▶ [The task] The word "considered" may appear in some lines of the data; copy every such line.

▶ [Data for analysis]
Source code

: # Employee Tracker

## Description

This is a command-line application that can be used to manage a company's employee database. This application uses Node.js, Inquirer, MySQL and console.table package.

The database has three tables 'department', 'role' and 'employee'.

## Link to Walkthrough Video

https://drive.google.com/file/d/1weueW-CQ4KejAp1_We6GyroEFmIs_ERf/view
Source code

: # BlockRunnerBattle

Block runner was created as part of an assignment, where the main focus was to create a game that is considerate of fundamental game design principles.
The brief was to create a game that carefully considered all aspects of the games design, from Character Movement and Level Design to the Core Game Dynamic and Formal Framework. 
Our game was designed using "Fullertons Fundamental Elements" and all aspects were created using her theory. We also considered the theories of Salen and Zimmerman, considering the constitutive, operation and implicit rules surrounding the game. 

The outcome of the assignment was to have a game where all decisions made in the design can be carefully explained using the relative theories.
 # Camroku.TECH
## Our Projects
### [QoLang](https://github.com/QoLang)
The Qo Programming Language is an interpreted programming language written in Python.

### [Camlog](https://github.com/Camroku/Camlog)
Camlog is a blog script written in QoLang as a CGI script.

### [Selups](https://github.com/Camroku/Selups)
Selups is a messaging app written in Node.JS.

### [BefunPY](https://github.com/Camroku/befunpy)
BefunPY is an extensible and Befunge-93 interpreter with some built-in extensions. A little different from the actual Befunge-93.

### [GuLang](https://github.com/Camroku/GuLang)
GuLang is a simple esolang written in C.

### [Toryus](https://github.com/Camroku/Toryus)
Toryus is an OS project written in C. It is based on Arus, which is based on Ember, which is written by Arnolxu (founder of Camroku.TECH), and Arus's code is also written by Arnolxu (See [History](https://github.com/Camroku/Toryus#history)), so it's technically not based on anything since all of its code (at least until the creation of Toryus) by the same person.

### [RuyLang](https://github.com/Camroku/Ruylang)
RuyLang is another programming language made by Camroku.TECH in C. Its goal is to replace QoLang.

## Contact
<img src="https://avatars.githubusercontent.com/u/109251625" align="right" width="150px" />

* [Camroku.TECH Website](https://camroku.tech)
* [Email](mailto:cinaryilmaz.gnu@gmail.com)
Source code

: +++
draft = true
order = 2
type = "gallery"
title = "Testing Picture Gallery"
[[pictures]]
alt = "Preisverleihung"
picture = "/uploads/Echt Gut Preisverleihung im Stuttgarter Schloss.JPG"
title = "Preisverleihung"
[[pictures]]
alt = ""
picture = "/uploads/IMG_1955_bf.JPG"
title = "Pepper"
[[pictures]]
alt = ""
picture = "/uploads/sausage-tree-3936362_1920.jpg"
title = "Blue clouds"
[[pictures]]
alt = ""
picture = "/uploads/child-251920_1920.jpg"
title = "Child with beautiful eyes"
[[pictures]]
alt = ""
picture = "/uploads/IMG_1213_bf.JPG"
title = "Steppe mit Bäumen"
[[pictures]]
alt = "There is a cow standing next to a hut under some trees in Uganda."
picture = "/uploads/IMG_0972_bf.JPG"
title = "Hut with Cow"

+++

▶ [Solution to this exercise]
The brief was to create a game that carefully considered all aspects of the games design, from Character Movement and Level Design to the Core Game Dynamic and Formal Framework. 
Our game was designed using "Fullertons Fundamental Elements" and all aspects were created using her theory. We also considered the theories of Salen and Zimmerman, considering the constitutive, operation and implicit rules surrounding the game. 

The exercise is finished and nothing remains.